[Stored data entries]
=== Begin Enclosure ===
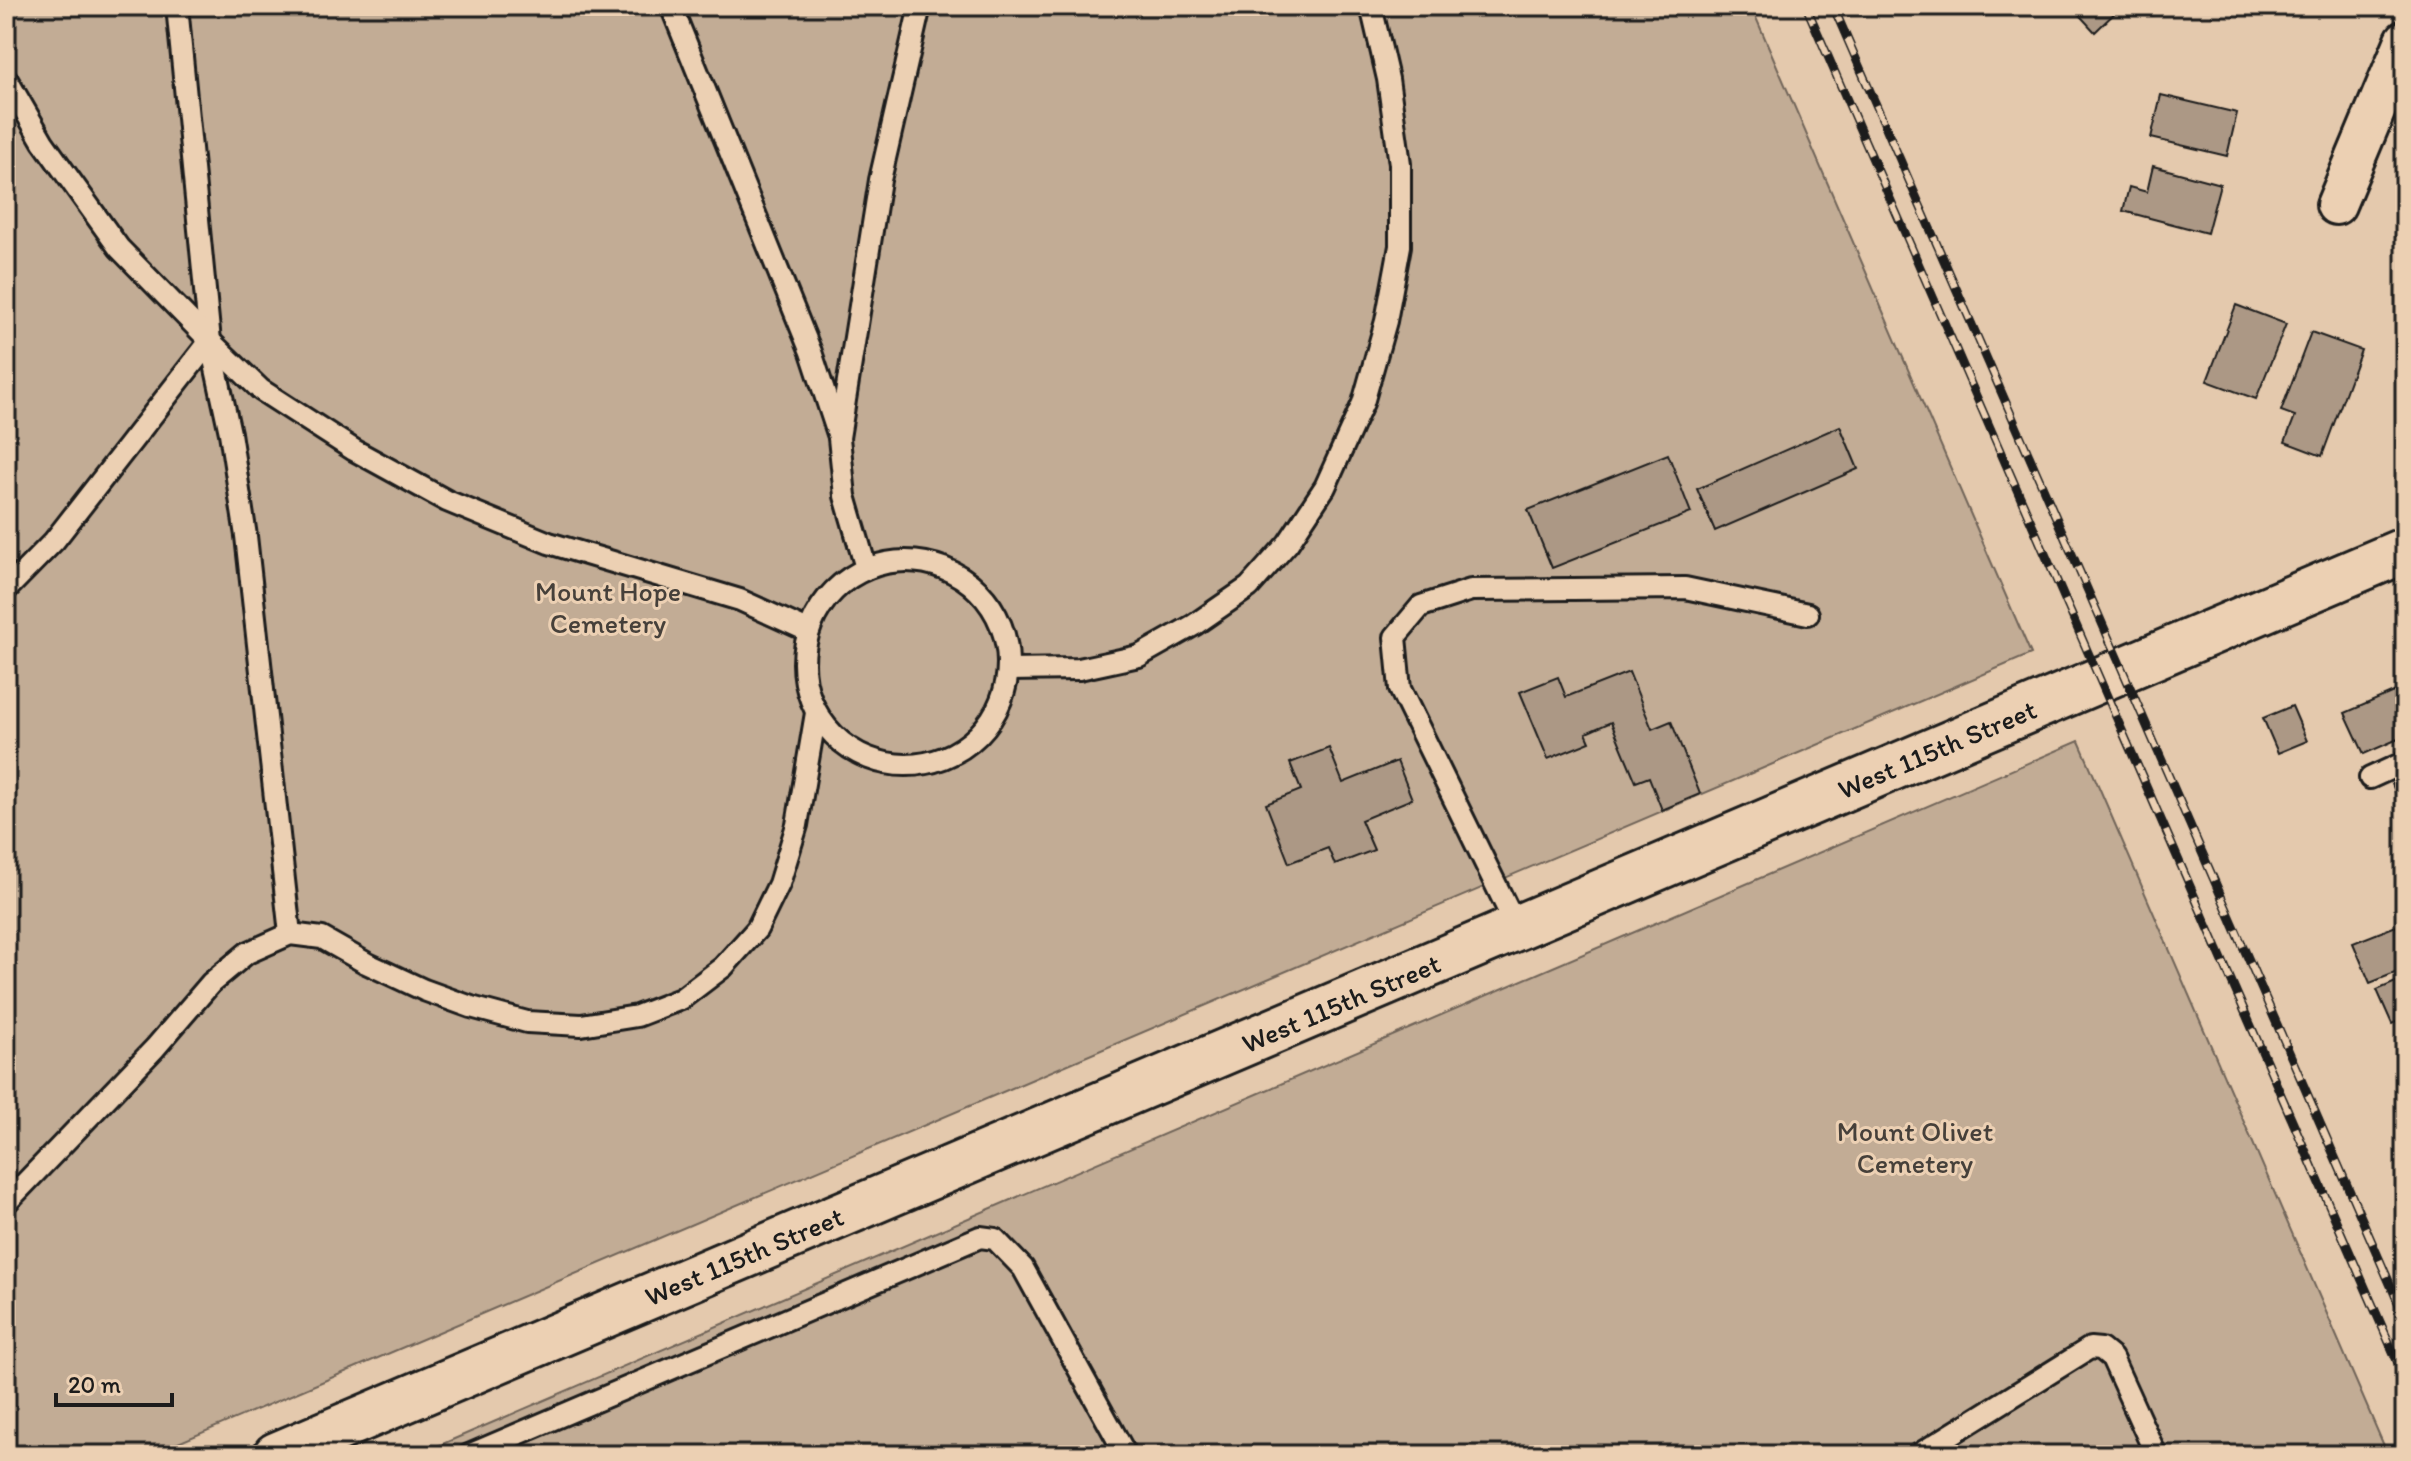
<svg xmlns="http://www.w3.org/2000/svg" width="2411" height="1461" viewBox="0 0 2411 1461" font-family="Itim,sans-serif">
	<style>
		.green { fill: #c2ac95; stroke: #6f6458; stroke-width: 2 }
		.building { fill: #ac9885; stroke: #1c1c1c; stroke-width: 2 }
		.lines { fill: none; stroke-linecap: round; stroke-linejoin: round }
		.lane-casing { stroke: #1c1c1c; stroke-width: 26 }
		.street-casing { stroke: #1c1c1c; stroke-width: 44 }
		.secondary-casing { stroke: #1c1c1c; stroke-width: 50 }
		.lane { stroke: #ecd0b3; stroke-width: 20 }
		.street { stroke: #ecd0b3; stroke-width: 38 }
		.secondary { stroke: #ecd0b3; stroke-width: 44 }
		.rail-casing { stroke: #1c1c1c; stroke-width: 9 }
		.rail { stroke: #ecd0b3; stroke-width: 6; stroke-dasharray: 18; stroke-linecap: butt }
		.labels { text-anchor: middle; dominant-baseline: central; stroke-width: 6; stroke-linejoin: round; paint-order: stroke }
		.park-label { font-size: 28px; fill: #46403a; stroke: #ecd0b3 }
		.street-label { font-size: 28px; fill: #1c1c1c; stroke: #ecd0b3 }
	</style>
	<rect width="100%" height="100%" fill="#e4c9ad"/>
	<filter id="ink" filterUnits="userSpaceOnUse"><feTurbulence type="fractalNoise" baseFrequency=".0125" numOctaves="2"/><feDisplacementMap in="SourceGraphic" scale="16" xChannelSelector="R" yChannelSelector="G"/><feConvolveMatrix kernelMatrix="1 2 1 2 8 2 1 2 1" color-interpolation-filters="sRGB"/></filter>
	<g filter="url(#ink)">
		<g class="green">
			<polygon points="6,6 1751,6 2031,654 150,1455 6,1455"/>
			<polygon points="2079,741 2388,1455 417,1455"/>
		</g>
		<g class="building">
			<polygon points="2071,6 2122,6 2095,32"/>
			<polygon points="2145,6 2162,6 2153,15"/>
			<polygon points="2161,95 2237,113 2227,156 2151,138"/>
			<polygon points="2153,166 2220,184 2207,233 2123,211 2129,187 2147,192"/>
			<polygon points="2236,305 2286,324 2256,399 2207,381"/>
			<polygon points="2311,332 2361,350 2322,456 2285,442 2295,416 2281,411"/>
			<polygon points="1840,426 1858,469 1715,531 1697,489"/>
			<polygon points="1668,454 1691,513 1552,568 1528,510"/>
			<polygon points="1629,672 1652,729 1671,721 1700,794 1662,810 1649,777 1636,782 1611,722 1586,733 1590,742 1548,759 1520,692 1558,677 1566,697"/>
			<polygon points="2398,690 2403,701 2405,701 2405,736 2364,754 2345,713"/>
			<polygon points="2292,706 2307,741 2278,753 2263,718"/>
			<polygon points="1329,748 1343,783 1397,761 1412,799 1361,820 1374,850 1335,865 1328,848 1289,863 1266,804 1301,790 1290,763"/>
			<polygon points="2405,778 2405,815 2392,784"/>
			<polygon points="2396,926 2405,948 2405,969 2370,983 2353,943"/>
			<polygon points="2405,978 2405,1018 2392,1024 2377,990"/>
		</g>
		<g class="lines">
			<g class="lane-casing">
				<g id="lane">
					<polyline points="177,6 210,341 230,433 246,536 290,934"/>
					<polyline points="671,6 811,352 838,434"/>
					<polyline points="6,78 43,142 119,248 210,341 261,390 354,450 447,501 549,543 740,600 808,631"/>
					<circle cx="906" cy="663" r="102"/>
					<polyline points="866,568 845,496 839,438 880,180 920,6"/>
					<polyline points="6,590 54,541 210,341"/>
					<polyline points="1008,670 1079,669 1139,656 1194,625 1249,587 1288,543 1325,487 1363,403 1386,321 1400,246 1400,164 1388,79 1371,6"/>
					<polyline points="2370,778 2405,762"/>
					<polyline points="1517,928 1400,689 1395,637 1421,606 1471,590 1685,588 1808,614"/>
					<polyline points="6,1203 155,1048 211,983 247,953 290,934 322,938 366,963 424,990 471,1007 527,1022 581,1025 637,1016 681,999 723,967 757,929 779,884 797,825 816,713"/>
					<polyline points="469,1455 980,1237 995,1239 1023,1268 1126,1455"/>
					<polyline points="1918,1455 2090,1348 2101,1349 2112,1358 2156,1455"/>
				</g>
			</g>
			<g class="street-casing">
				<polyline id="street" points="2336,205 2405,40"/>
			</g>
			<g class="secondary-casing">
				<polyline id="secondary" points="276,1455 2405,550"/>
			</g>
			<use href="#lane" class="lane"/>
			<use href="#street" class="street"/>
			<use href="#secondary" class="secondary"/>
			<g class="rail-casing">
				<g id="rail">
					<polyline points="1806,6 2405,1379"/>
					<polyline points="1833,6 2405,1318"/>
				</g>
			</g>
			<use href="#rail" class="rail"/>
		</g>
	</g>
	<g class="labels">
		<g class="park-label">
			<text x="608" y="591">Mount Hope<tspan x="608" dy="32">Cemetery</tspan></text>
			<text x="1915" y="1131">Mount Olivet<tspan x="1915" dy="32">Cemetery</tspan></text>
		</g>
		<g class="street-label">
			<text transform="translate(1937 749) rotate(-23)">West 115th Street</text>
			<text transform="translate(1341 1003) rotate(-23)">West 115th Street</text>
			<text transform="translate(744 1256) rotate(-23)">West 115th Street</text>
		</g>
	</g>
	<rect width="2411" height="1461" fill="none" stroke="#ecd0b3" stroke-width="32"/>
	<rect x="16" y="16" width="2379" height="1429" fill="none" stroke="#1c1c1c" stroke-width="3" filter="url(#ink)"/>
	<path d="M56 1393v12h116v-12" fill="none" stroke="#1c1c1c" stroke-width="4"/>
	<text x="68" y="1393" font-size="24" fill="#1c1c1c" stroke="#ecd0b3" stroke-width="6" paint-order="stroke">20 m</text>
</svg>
=== End Enclosure ===
- WHAT YOU ARE ASKED TO DO
Without including any pictures, return every line of the records exactly.

- RESULT OF THIS EXERCISE
<svg xmlns="http://www.w3.org/2000/svg" width="2411" height="1461" viewBox="0 0 2411 1461" font-family="Itim,sans-serif">
	<style>
		.green { fill: #c2ac95; stroke: #6f6458; stroke-width: 2 }
		.building { fill: #ac9885; stroke: #1c1c1c; stroke-width: 2 }
		.lines { fill: none; stroke-linecap: round; stroke-linejoin: round }
		.lane-casing { stroke: #1c1c1c; stroke-width: 26 }
		.street-casing { stroke: #1c1c1c; stroke-width: 44 }
		.secondary-casing { stroke: #1c1c1c; stroke-width: 50 }
		.lane { stroke: #ecd0b3; stroke-width: 20 }
		.street { stroke: #ecd0b3; stroke-width: 38 }
		.secondary { stroke: #ecd0b3; stroke-width: 44 }
		.rail-casing { stroke: #1c1c1c; stroke-width: 9 }
		.rail { stroke: #ecd0b3; stroke-width: 6; stroke-dasharray: 18; stroke-linecap: butt }
		.labels { text-anchor: middle; dominant-baseline: central; stroke-width: 6; stroke-linejoin: round; paint-order: stroke }
		.park-label { font-size: 28px; fill: #46403a; stroke: #ecd0b3 }
		.street-label { font-size: 28px; fill: #1c1c1c; stroke: #ecd0b3 }
	</style>
	<rect width="100%" height="100%" fill="#e4c9ad"/>
	<filter id="ink" filterUnits="userSpaceOnUse"><feTurbulence type="fractalNoise" baseFrequency=".0125" numOctaves="2"/><feDisplacementMap in="SourceGraphic" scale="16" xChannelSelector="R" yChannelSelector="G"/><feConvolveMatrix kernelMatrix="1 2 1 2 8 2 1 2 1" color-interpolation-filters="sRGB"/></filter>
	<g filter="url(#ink)">
		<g class="green">
			<polygon points="6,6 1751,6 2031,654 150,1455 6,1455"/>
			<polygon points="2079,741 2388,1455 417,1455"/>
		</g>
		<g class="building">
			<polygon points="2071,6 2122,6 2095,32"/>
			<polygon points="2145,6 2162,6 2153,15"/>
			<polygon points="2161,95 2237,113 2227,156 2151,138"/>
			<polygon points="2153,166 2220,184 2207,233 2123,211 2129,187 2147,192"/>
			<polygon points="2236,305 2286,324 2256,399 2207,381"/>
			<polygon points="2311,332 2361,350 2322,456 2285,442 2295,416 2281,411"/>
			<polygon points="1840,426 1858,469 1715,531 1697,489"/>
			<polygon points="1668,454 1691,513 1552,568 1528,510"/>
			<polygon points="1629,672 1652,729 1671,721 1700,794 1662,810 1649,777 1636,782 1611,722 1586,733 1590,742 1548,759 1520,692 1558,677 1566,697"/>
			<polygon points="2398,690 2403,701 2405,701 2405,736 2364,754 2345,713"/>
			<polygon points="2292,706 2307,741 2278,753 2263,718"/>
			<polygon points="1329,748 1343,783 1397,761 1412,799 1361,820 1374,850 1335,865 1328,848 1289,863 1266,804 1301,790 1290,763"/>
			<polygon points="2405,778 2405,815 2392,784"/>
			<polygon points="2396,926 2405,948 2405,969 2370,983 2353,943"/>
			<polygon points="2405,978 2405,1018 2392,1024 2377,990"/>
		</g>
		<g class="lines">
			<g class="lane-casing">
				<g id="lane">
					<polyline points="177,6 210,341 230,433 246,536 290,934"/>
					<polyline points="671,6 811,352 838,434"/>
					<polyline points="6,78 43,142 119,248 210,341 261,390 354,450 447,501 549,543 740,600 808,631"/>
					<circle cx="906" cy="663" r="102"/>
					<polyline points="866,568 845,496 839,438 880,180 920,6"/>
					<polyline points="6,590 54,541 210,341"/>
					<polyline points="1008,670 1079,669 1139,656 1194,625 1249,587 1288,543 1325,487 1363,403 1386,321 1400,246 1400,164 1388,79 1371,6"/>
					<polyline points="2370,778 2405,762"/>
					<polyline points="1517,928 1400,689 1395,637 1421,606 1471,590 1685,588 1808,614"/>
					<polyline points="6,1203 155,1048 211,983 247,953 290,934 322,938 366,963 424,990 471,1007 527,1022 581,1025 637,1016 681,999 723,967 757,929 779,884 797,825 816,713"/>
					<polyline points="469,1455 980,1237 995,1239 1023,1268 1126,1455"/>
					<polyline points="1918,1455 2090,1348 2101,1349 2112,1358 2156,1455"/>
				</g>
			</g>
			<g class="street-casing">
				<polyline id="street" points="2336,205 2405,40"/>
			</g>
			<g class="secondary-casing">
				<polyline id="secondary" points="276,1455 2405,550"/>
			</g>
			<use href="#lane" class="lane"/>
			<use href="#street" class="street"/>
			<use href="#secondary" class="secondary"/>
			<g class="rail-casing">
				<g id="rail">
					<polyline points="1806,6 2405,1379"/>
					<polyline points="1833,6 2405,1318"/>
				</g>
			</g>
			<use href="#rail" class="rail"/>
		</g>
	</g>
	<g class="labels">
		<g class="park-label">
			<text x="608" y="591">Mount Hope<tspan x="608" dy="32">Cemetery</tspan></text>
			<text x="1915" y="1131">Mount Olivet<tspan x="1915" dy="32">Cemetery</tspan></text>
		</g>
		<g class="street-label">
			<text transform="translate(1937 749) rotate(-23)">West 115th Street</text>
			<text transform="translate(1341 1003) rotate(-23)">West 115th Street</text>
			<text transform="translate(744 1256) rotate(-23)">West 115th Street</text>
		</g>
	</g>
	<rect width="2411" height="1461" fill="none" stroke="#ecd0b3" stroke-width="32"/>
	<rect x="16" y="16" width="2379" height="1429" fill="none" stroke="#1c1c1c" stroke-width="3" filter="url(#ink)"/>
	<path d="M56 1393v12h116v-12" fill="none" stroke="#1c1c1c" stroke-width="4"/>
	<text x="68" y="1393" font-size="24" fill="#1c1c1c" stroke="#ecd0b3" stroke-width="6" paint-order="stroke">20 m</text>
</svg>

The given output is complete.